**Directions:**
Starting at the line containing "collection date: 1954-07-04" and ending at the end of the items, switch every "locality" to "site" and rewrite those lines with nothing else altered.

[Dataset items]
######
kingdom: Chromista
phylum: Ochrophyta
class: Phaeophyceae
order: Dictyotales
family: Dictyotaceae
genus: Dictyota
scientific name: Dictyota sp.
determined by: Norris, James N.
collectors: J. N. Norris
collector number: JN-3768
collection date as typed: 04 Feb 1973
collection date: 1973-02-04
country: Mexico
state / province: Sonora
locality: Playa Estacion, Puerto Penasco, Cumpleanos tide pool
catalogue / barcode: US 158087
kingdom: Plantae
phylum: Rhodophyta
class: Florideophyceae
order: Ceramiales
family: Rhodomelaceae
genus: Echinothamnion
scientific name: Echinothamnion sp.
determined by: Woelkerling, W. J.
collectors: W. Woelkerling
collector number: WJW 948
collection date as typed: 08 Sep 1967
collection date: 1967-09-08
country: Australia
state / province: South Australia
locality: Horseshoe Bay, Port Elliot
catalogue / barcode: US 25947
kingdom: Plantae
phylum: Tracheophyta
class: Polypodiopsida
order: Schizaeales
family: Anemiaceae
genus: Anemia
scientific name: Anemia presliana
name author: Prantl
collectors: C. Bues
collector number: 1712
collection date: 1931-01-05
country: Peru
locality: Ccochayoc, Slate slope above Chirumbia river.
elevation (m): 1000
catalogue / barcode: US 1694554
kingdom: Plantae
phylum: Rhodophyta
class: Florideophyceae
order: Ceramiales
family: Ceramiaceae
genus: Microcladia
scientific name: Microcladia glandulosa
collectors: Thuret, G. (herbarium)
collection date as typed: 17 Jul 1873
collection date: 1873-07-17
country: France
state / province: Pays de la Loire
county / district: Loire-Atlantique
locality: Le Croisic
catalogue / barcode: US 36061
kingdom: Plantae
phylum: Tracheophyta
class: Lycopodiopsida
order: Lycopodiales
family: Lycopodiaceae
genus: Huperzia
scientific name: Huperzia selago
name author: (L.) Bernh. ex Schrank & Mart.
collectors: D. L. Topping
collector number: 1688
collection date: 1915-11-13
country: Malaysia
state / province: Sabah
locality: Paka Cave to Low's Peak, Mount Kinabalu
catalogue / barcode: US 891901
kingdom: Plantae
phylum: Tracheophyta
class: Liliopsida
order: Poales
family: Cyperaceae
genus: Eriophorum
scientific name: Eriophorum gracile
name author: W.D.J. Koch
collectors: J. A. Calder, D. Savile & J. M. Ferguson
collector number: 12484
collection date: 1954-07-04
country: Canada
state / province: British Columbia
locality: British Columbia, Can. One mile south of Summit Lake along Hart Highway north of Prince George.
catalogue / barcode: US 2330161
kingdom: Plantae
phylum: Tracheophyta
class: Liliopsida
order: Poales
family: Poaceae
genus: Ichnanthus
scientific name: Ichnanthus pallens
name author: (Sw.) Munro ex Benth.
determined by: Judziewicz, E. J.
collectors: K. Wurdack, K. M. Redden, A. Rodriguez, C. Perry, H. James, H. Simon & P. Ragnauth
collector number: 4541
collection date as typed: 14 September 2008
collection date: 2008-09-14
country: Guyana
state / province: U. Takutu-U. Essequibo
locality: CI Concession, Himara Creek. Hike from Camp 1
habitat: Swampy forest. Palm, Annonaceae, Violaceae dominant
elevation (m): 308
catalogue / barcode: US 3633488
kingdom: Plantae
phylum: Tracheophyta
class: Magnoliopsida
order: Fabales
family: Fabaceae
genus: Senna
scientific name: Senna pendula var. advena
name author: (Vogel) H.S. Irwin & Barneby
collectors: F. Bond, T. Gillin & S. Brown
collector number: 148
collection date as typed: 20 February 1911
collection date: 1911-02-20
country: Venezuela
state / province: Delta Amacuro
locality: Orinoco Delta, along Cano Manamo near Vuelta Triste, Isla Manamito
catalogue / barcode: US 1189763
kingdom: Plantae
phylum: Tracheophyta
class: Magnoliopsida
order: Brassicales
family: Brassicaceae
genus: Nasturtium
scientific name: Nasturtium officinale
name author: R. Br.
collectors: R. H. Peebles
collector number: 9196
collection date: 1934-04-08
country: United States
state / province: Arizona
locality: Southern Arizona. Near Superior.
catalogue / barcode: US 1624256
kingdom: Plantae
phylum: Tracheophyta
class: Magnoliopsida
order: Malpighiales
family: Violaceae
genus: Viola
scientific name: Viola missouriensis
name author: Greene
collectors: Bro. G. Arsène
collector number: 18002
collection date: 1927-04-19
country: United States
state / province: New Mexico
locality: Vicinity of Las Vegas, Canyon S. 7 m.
######
**The response:**
collection date: 1954-07-04
country: Canada
state / province: British Columbia
site: British Columbia, Can. One mile south of Summit Lake along Hart Highway north of Prince George.
catalogue / barcode: US 2330161
kingdom: Plantae
phylum: Tracheophyta
class: Liliopsida
order: Poales
family: Poaceae
genus: Ichnanthus
scientific name: Ichnanthus pallens
name author: (Sw.) Munro ex Benth.
determined by: Judziewicz, E. J.
collectors: K. Wurdack, K. M. Redden, A. Rodriguez, C. Perry, H. James, H. Simon & P. Ragnauth
collector number: 4541
collection date as typed: 14 September 2008
collection date: 2008-09-14
country: Guyana
state / province: U. Takutu-U. Essequibo
site: CI Concession, Himara Creek. Hike from Camp 1
habitat: Swampy forest. Palm, Annonaceae, Violaceae dominant
elevation (m): 308
catalogue / barcode: US 3633488
kingdom: Plantae
phylum: Tracheophyta
class: Magnoliopsida
order: Fabales
family: Fabaceae
genus: Senna
scientific name: Senna pendula var. advena
name author: (Vogel) H.S. Irwin & Barneby
collectors: F. Bond, T. Gillin & S. Brown
collector number: 148
collection date as typed: 20 February 1911
collection date: 1911-02-20
country: Venezuela
state / province: Delta Amacuro
site: Orinoco Delta, along Cano Manamo near Vuelta Triste, Isla Manamito
catalogue / barcode: US 1189763
kingdom: Plantae
phylum: Tracheophyta
class: Magnoliopsida
order: Brassicales
family: Brassicaceae
genus: Nasturtium
scientific name: Nasturtium officinale
name author: R. Br.
collectors: R. H. Peebles
collector number: 9196
collection date: 1934-04-08
country: United States
state / province: Arizona
site: Southern Arizona. Near Superior.
catalogue / barcode: US 1624256
kingdom: Plantae
phylum: Tracheophyta
class: Magnoliopsida
order: Malpighiales
family: Violaceae
genus: Viola
scientific name: Viola missouriensis
name author: Greene
collectors: Bro. G. Arsène
collector number: 18002
collection date: 1927-04-19
country: United States
state / province: New Mexico
site: Vicinity of Las Vegas, Canyon S. 7 m.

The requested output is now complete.